■ **Collection entries**:
______

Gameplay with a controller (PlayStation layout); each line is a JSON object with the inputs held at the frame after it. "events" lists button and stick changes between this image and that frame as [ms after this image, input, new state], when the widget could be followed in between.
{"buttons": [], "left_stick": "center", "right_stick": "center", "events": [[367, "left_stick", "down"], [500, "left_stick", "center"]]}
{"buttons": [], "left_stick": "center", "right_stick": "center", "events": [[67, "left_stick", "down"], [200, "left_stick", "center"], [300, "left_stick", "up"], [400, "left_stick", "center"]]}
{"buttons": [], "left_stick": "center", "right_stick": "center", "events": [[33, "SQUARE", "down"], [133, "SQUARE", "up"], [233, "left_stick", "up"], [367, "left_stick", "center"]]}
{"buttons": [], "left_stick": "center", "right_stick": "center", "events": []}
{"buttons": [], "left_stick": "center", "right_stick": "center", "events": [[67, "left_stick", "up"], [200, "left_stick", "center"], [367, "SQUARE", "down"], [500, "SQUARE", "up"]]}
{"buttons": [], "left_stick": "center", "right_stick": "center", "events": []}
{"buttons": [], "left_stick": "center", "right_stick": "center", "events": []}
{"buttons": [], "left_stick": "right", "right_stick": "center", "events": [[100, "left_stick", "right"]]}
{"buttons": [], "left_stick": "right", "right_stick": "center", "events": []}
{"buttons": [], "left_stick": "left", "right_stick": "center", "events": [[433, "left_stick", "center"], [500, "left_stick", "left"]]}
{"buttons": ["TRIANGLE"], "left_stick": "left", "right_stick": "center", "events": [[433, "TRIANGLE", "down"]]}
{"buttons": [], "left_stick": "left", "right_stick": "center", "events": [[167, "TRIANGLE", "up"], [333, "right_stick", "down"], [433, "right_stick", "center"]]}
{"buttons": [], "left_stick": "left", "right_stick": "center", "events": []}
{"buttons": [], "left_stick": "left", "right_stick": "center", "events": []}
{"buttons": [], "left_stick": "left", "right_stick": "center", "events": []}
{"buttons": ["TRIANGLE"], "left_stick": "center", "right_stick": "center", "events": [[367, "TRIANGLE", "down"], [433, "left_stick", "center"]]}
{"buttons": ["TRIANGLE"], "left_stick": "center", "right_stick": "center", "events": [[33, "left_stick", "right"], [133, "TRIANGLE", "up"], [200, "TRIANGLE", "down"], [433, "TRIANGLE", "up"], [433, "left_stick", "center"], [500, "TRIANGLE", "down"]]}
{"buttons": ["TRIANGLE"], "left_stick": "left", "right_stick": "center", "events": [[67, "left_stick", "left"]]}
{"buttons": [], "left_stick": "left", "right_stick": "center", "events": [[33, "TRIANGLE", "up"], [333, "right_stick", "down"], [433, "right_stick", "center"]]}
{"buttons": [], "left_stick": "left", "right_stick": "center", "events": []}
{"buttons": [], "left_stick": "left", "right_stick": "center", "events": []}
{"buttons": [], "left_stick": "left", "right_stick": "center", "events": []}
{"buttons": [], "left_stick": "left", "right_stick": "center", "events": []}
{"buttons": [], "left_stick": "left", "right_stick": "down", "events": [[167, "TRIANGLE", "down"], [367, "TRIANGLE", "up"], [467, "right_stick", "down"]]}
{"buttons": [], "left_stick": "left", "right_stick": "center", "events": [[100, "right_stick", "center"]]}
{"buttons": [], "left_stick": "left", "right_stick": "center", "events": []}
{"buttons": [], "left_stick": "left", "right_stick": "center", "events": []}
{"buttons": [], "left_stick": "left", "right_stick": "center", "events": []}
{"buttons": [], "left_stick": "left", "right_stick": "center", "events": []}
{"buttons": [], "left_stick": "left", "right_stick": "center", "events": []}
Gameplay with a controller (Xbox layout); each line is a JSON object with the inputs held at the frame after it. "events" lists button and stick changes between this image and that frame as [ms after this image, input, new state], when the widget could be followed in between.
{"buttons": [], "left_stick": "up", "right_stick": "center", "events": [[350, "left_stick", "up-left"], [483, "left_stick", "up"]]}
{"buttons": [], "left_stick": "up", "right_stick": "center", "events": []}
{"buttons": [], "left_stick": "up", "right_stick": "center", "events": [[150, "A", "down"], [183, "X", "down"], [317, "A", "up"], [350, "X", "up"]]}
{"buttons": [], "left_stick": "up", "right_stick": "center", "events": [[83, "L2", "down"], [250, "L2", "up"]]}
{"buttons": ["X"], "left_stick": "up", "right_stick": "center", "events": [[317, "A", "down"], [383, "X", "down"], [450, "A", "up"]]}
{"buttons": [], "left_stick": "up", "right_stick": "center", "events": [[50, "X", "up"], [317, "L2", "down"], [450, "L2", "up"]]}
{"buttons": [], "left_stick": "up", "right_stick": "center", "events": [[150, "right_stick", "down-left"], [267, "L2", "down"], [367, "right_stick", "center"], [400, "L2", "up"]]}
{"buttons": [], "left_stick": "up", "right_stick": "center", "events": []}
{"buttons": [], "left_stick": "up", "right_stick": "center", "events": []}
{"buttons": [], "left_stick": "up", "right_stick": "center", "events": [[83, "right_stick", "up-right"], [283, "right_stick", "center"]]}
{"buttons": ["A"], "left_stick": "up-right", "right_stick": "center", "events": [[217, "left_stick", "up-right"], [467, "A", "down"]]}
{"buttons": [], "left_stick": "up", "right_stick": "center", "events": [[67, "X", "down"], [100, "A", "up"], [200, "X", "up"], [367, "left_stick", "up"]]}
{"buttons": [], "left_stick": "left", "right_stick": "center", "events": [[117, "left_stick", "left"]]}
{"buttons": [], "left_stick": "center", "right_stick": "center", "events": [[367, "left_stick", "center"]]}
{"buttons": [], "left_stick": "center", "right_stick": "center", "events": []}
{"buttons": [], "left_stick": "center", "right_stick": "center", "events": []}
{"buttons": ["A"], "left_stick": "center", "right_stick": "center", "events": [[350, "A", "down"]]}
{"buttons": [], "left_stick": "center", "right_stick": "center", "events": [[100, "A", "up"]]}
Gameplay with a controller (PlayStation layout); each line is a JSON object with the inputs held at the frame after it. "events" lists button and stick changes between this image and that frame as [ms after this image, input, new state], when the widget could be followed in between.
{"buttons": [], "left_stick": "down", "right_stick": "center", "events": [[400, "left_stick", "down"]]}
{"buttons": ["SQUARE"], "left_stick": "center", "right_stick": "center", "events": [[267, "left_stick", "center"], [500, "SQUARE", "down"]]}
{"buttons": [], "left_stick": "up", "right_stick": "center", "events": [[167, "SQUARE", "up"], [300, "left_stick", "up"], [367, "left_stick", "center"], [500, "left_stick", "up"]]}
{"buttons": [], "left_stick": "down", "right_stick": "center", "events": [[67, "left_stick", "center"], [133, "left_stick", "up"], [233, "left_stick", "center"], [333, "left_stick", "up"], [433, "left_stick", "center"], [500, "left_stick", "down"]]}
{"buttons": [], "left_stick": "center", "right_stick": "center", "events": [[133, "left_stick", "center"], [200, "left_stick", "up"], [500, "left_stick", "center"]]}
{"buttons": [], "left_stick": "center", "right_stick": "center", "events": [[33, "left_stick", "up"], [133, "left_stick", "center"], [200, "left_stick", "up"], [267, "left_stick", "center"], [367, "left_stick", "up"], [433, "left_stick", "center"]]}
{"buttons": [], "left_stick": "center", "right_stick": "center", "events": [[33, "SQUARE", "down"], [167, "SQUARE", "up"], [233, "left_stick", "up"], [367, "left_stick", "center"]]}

______

■ **ACTIVITY**:
What is needed is an exact transcription of every entry.

■ **THE ANSWER**:
Gameplay with a controller (PlayStation layout); each line is a JSON object with the inputs held at the frame after it. "events" lists button and stick changes between this image and that frame as [ms after this image, input, new state], when the widget could be followed in between.
{"buttons": [], "left_stick": "center", "right_stick": "center", "events": [[367, "left_stick", "down"], [500, "left_stick", "center"]]}
{"buttons": [], "left_stick": "center", "right_stick": "center", "events": [[67, "left_stick", "down"], [200, "left_stick", "center"], [300, "left_stick", "up"], [400, "left_stick", "center"]]}
{"buttons": [], "left_stick": "center", "right_stick": "center", "events": [[33, "SQUARE", "down"], [133, "SQUARE", "up"], [233, "left_stick", "up"], [367, "left_stick", "center"]]}
{"buttons": [], "left_stick": "center", "right_stick": "center", "events": []}
{"buttons": [], "left_stick": "center", "right_stick": "center", "events": [[67, "left_stick", "up"], [200, "left_stick", "center"], [367, "SQUARE", "down"], [500, "SQUARE", "up"]]}
{"buttons": [], "left_stick": "center", "right_stick": "center", "events": []}
{"buttons": [], "left_stick": "center", "right_stick": "center", "events": []}
{"buttons": [], "left_stick": "right", "right_stick": "center", "events": [[100, "left_stick", "right"]]}
{"buttons": [], "left_stick": "right", "right_stick": "center", "events": []}
{"buttons": [], "left_stick": "left", "right_stick": "center", "events": [[433, "left_stick", "center"], [500, "left_stick", "left"]]}
{"buttons": ["TRIANGLE"], "left_stick": "left", "right_stick": "center", "events": [[433, "TRIANGLE", "down"]]}
{"buttons": [], "left_stick": "left", "right_stick": "center", "events": [[167, "TRIANGLE", "up"], [333, "right_stick", "down"], [433, "right_stick", "center"]]}
{"buttons": [], "left_stick": "left", "right_stick": "center", "events": []}
{"buttons": [], "left_stick": "left", "right_stick": "center", "events": []}
{"buttons": [], "left_stick": "left", "right_stick": "center", "events": []}
{"buttons": ["TRIANGLE"], "left_stick": "center", "right_stick": "center", "events": [[367, "TRIANGLE", "down"], [433, "left_stick", "center"]]}
{"buttons": ["TRIANGLE"], "left_stick": "center", "right_stick": "center", "events": [[33, "left_stick", "right"], [133, "TRIANGLE", "up"], [200, "TRIANGLE", "down"], [433, "TRIANGLE", "up"], [433, "left_stick", "center"], [500, "TRIANGLE", "down"]]}
{"buttons": ["TRIANGLE"], "left_stick": "left", "right_stick": "center", "events": [[67, "left_stick", "left"]]}
{"buttons": [], "left_stick": "left", "right_stick": "center", "events": [[33, "TRIANGLE", "up"], [333, "right_stick", "down"], [433, "right_stick", "center"]]}
{"buttons": [], "left_stick": "left", "right_stick": "center", "events": []}
{"buttons": [], "left_stick": "left", "right_stick": "center", "events": []}
{"buttons": [], "left_stick": "left", "right_stick": "center", "events": []}
{"buttons": [], "left_stick": "left", "right_stick": "center", "events": []}
{"buttons": [], "left_stick": "left", "right_stick": "down", "events": [[167, "TRIANGLE", "down"], [367, "TRIANGLE", "up"], [467, "right_stick", "down"]]}
{"buttons": [], "left_stick": "left", "right_stick": "center", "events": [[100, "right_stick", "center"]]}
{"buttons": [], "left_stick": "left", "right_stick": "center", "events": []}
{"buttons": [], "left_stick": "left", "right_stick": "center", "events": []}
{"buttons": [], "left_stick": "left", "right_stick": "center", "events": []}
{"buttons": [], "left_stick": "left", "right_stick": "center", "events": []}
{"buttons": [], "left_stick": "left", "right_stick": "center", "events": []}
Gameplay with a controller (Xbox layout); each line is a JSON object with the inputs held at the frame after it. "events" lists button and stick changes between this image and that frame as [ms after this image, input, new state], when the widget could be followed in between.
{"buttons": [], "left_stick": "up", "right_stick": "center", "events": [[350, "left_stick", "up-left"], [483, "left_stick", "up"]]}
{"buttons": [], "left_stick": "up", "right_stick": "center", "events": []}
{"buttons": [], "left_stick": "up", "right_stick": "center", "events": [[150, "A", "down"], [183, "X", "down"], [317, "A", "up"], [350, "X", "up"]]}
{"buttons": [], "left_stick": "up", "right_stick": "center", "events": [[83, "L2", "down"], [250, "L2", "up"]]}
{"buttons": ["X"], "left_stick": "up", "right_stick": "center", "events": [[317, "A", "down"], [383, "X", "down"], [450, "A", "up"]]}
{"buttons": [], "left_stick": "up", "right_stick": "center", "events": [[50, "X", "up"], [317, "L2", "down"], [450, "L2", "up"]]}
{"buttons": [], "left_stick": "up", "right_stick": "center", "events": [[150, "right_stick", "down-left"], [267, "L2", "down"], [367, "right_stick", "center"], [400, "L2", "up"]]}
{"buttons": [], "left_stick": "up", "right_stick": "center", "events": []}
{"buttons": [], "left_stick": "up", "right_stick": "center", "events": []}
{"buttons": [], "left_stick": "up", "right_stick": "center", "events": [[83, "right_stick", "up-right"], [283, "right_stick", "center"]]}
{"buttons": ["A"], "left_stick": "up-right", "right_stick": "center", "events": [[217, "left_stick", "up-right"], [467, "A", "down"]]}
{"buttons": [], "left_stick": "up", "right_stick": "center", "events": [[67, "X", "down"], [100, "A", "up"], [200, "X", "up"], [367, "left_stick", "up"]]}
{"buttons": [], "left_stick": "left", "right_stick": "center", "events": [[117, "left_stick", "left"]]}
{"buttons": [], "left_stick": "center", "right_stick": "center", "events": [[367, "left_stick", "center"]]}
{"buttons": [], "left_stick": "center", "right_stick": "center", "events": []}
{"buttons": [], "left_stick": "center", "right_stick": "center", "events": []}
{"buttons": ["A"], "left_stick": "center", "right_stick": "center", "events": [[350, "A", "down"]]}
{"buttons": [], "left_stick": "center", "right_stick": "center", "events": [[100, "A", "up"]]}
Gameplay with a controller (PlayStation layout); each line is a JSON object with the inputs held at the frame after it. "events" lists button and stick changes between this image and that frame as [ms after this image, input, new state], when the widget could be followed in between.
{"buttons": [], "left_stick": "down", "right_stick": "center", "events": [[400, "left_stick", "down"]]}
{"buttons": ["SQUARE"], "left_stick": "center", "right_stick": "center", "events": [[267, "left_stick", "center"], [500, "SQUARE", "down"]]}
{"buttons": [], "left_stick": "up", "right_stick": "center", "events": [[167, "SQUARE", "up"], [300, "left_stick", "up"], [367, "left_stick", "center"], [500, "left_stick", "up"]]}
{"buttons": [], "left_stick": "down", "right_stick": "center", "events": [[67, "left_stick", "center"], [133, "left_stick", "up"], [233, "left_stick", "center"], [333, "left_stick", "up"], [433, "left_stick", "center"], [500, "left_stick", "down"]]}
{"buttons": [], "left_stick": "center", "right_stick": "center", "events": [[133, "left_stick", "center"], [200, "left_stick", "up"], [500, "left_stick", "center"]]}
{"buttons": [], "left_stick": "center", "right_stick": "center", "events": [[33, "left_stick", "up"], [133, "left_stick", "center"], [200, "left_stick", "up"], [267, "left_stick", "center"], [367, "left_stick", "up"], [433, "left_stick", "center"]]}
{"buttons": [], "left_stick": "center", "right_stick": "center", "events": [[33, "SQUARE", "down"], [167, "SQUARE", "up"], [233, "left_stick", "up"], [367, "left_stick", "center"]]}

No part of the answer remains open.